Unmanned autonomous vehicles – whether on land, underwater, or in the air – have countless potential uses, but security concerns and legal restrictions will need to be untangled in order for the field to take off, says a prominent researcher at Capitol Technology University.
Dr. Ian McAndrew, dean of doctoral programs at Capitol Tech, outlined some of the issues in an interview ahead of the 2018 International Joint Conference on Robotics, Automation and Mechatronics (JCRAM 2018) in Wellington, New Zealand. McAndrew was the keynote speaker and chair.
“In much of the world, including America, UAVs cannot fly beyond a visual line of sight,” he explained. “The operator physically has to see the flight. In fact, the technology exists that would allow UAVs to be operated remotely for a considerable distance, but it’s not allowed within the current legal framework,” he said.
“In part, that’s because UAVs present security issues that have not been resolved,” McAndrew said. “Consider, by way of comparison, how airlines operate. When a Delta plane takes off, it is in compliance with regulations that ensure that the plane is airworthy, that the pilots are properly trained, and that maintenance has been properly done. Such a framework isn’t in place yet for UAVs.”
The issues aren’t limited to airborne vehicles such as drones, he noted. Ground vehicles also pose hazards that must be addressed. Underwater UAVs, meanwhile, could potentially travel hundreds of miles – and in the process end up in someone else’s territorial waters, or beneath high-traffic shipping lanes.

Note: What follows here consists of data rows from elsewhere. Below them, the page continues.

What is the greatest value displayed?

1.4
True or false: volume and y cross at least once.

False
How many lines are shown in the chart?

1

“There’s a legal problem and a security problem, and the two problems are bound up together,” he said. “Both have to be untangled in order for the field to really take off. In the meantime, interest is tempered – first of all, it’s not possible to test some of things you are trying to do, and, secondly, it’s hard to find commercial support if there are no real commercial applications.”
Research studies like those presented at JCRAM help lay the foundation for resolving these issues, as participants share their work with an audience of peers, receive feedback, and exchange ideas.

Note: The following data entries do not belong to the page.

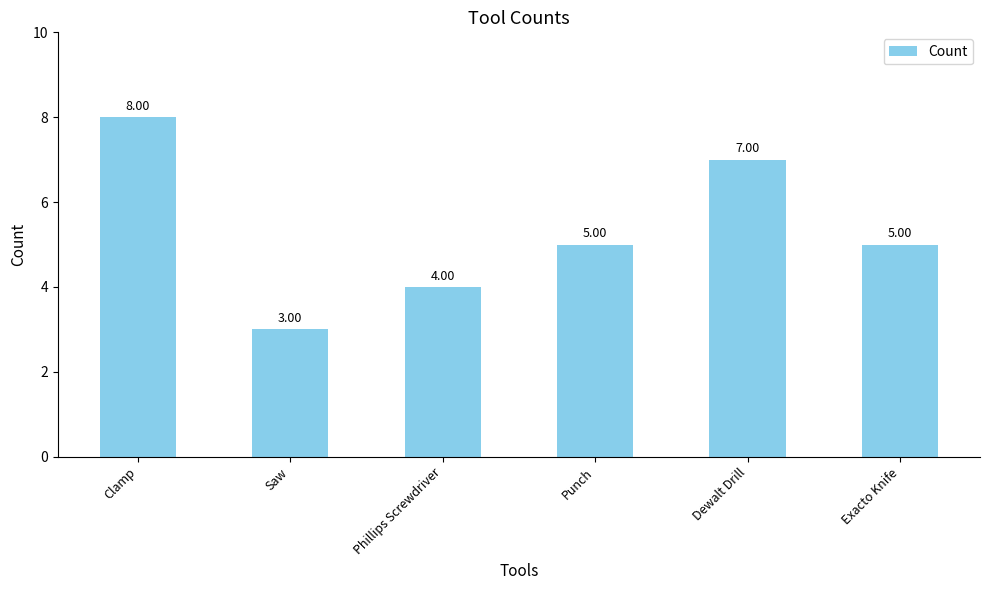

What is the value of the 1st bar from the left?

8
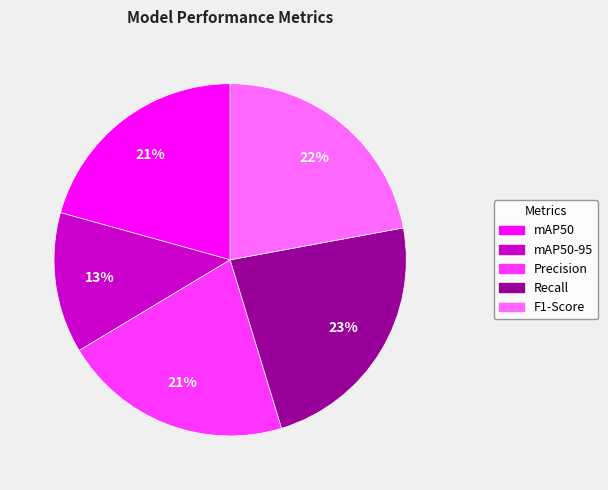

To the nearest percent, what is the difference between the largest and smallest slice percentages?

10%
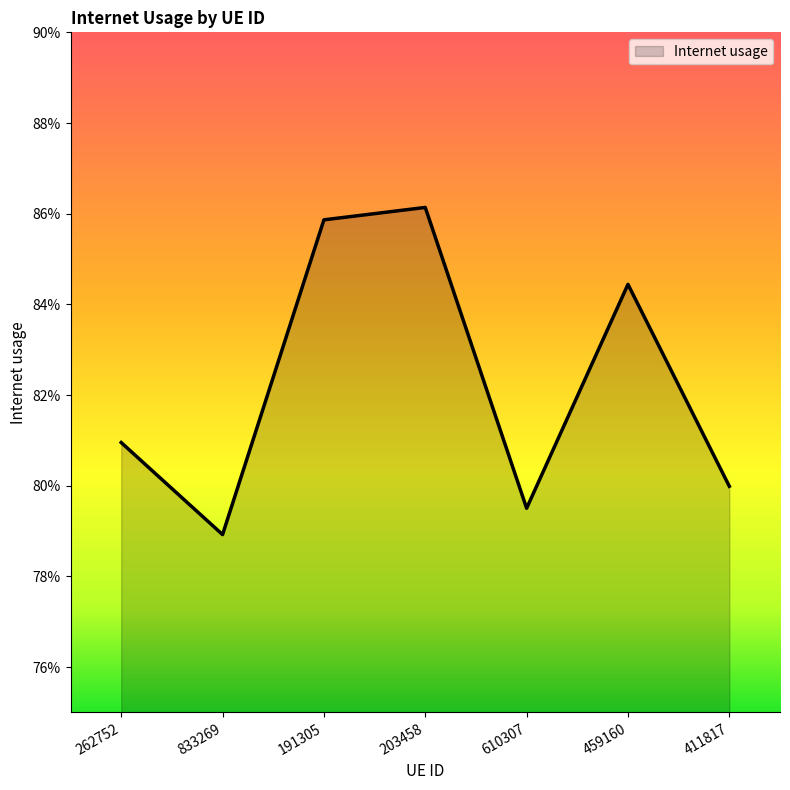

What value does the data have at 610307?

0.8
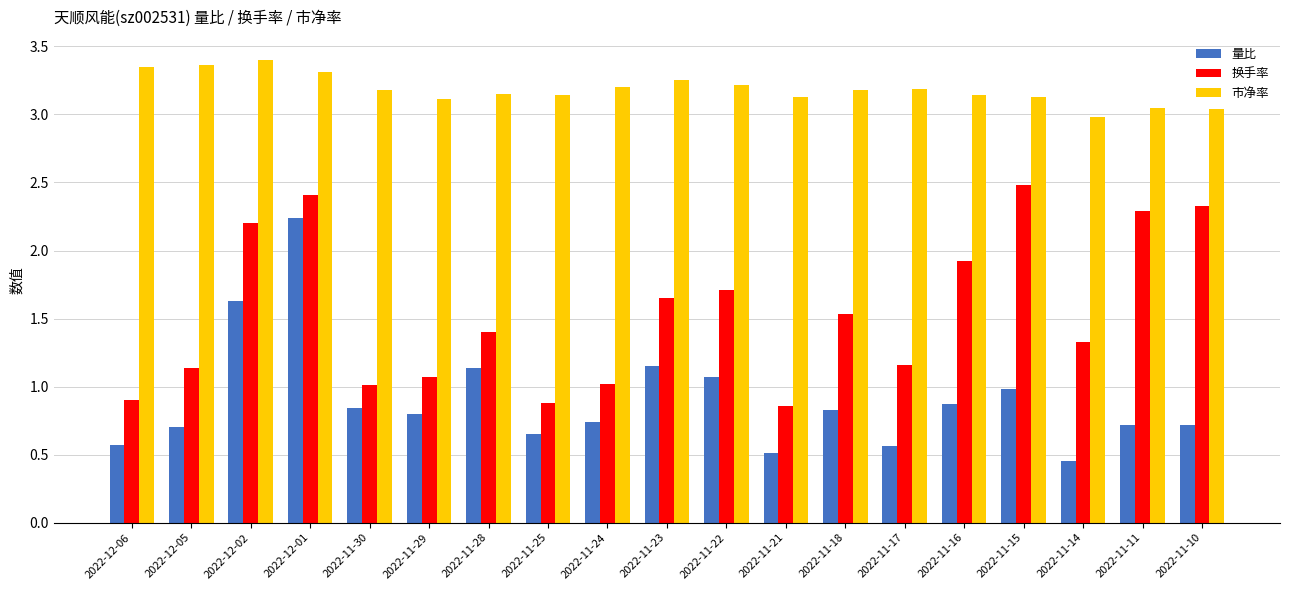

What is the maximum value for 换手率?

2.5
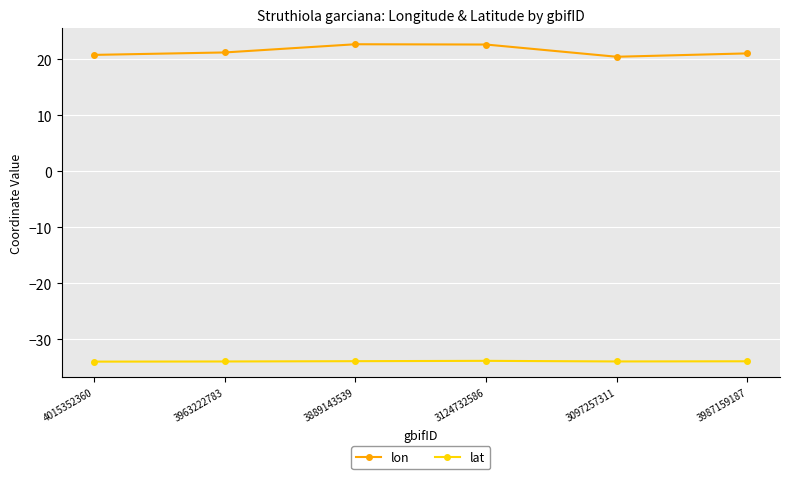

What is the sum of the lon values at 3097257311 and 3963222783?

41.7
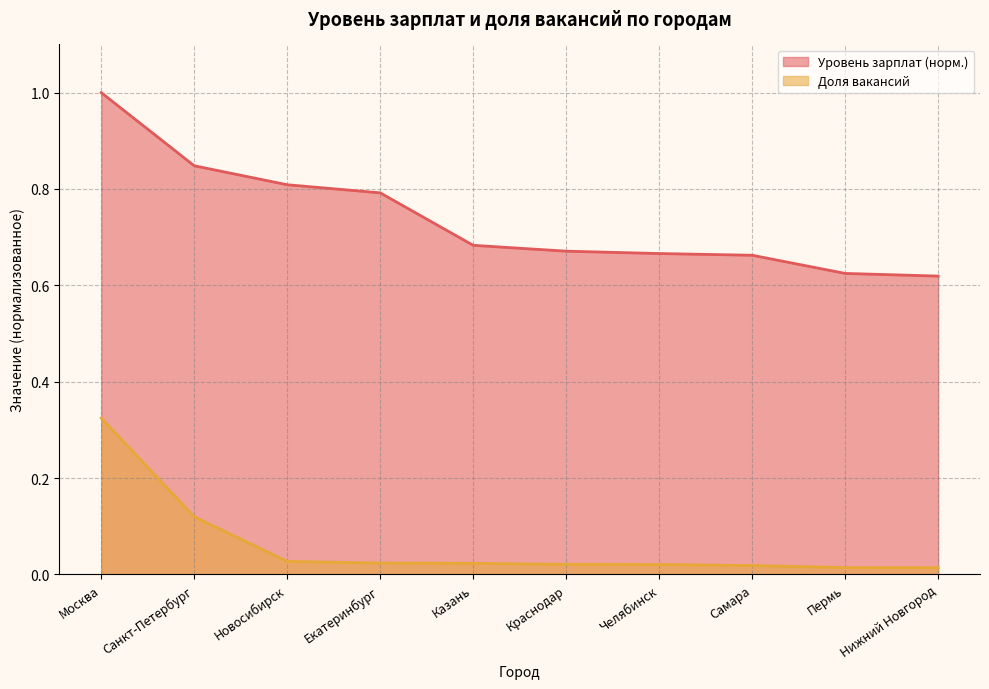

Which category has the highest value across all series?

Москва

“Conferences are a wonderful way for researchers to disseminate their initial findings,” McAndrew said. “Having your paper received by an audience of peers often provides encouragement to expand the research and take ito the higher level – namely, journals, grant applications, and larger projects. It’s a way not only to disseminate your findings but to obtain validation that you’re on the right track.”

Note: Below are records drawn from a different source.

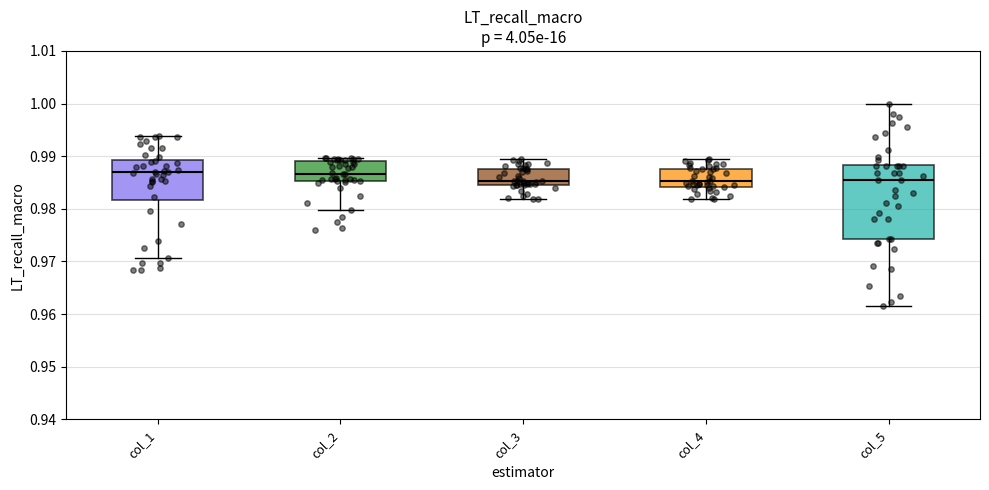

Where does the upper whisker of the box for col_4 end on the y-axis? The values are not printed on the chart, so give them approximately, as read against the axis.

0.990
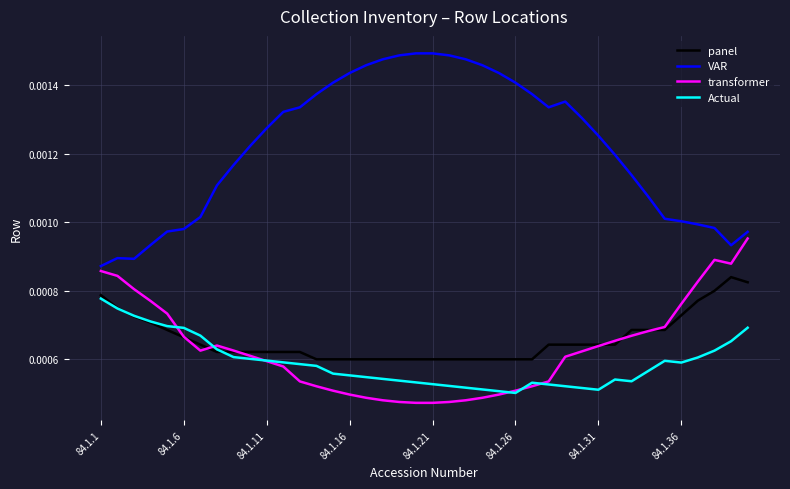

List the series in order of their peak value, lowest first.

Actual, panel, transformer, VAR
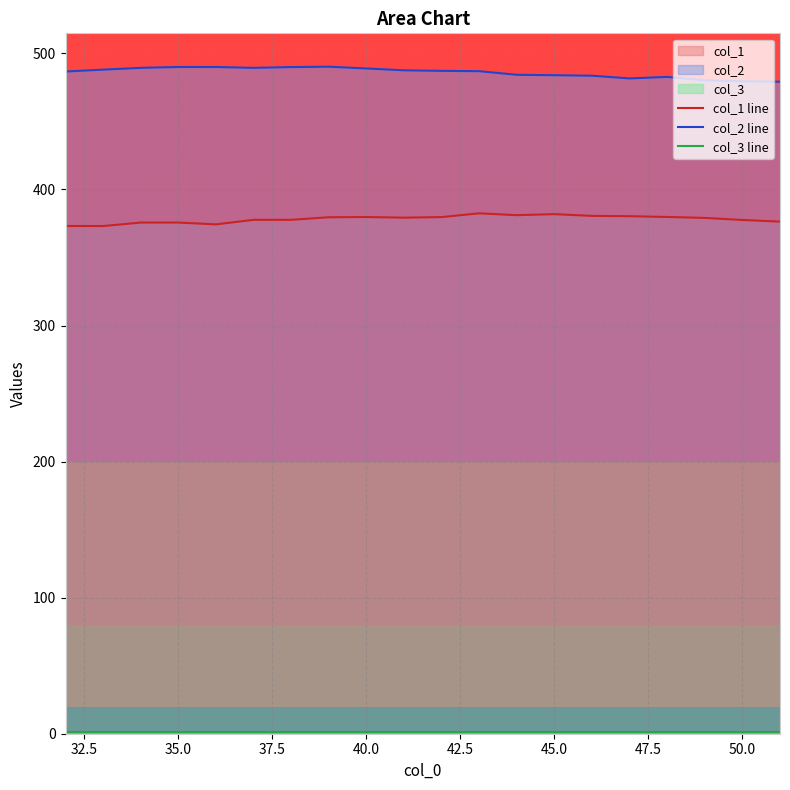

What is the value of the col_3 line point at the 1st from the left?

1.0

JCRAM 2018 was held from December 13 through 15. It is among many conferences and events on Dr. McAndrew’s calendar this year. In the coming months, he will be chairing and delivering keynote addresses at the 2nd Asia Conference on Mechanical and Aerospace Engineering (ACMAE), the 3rd European Conference on Materials, Mechatronics, and Manufacturing, the International Conference on Aerospace, Mechanical and Mechatronic Engineering, and the 10th International Conference on Mechanical and Aerospace Engineering.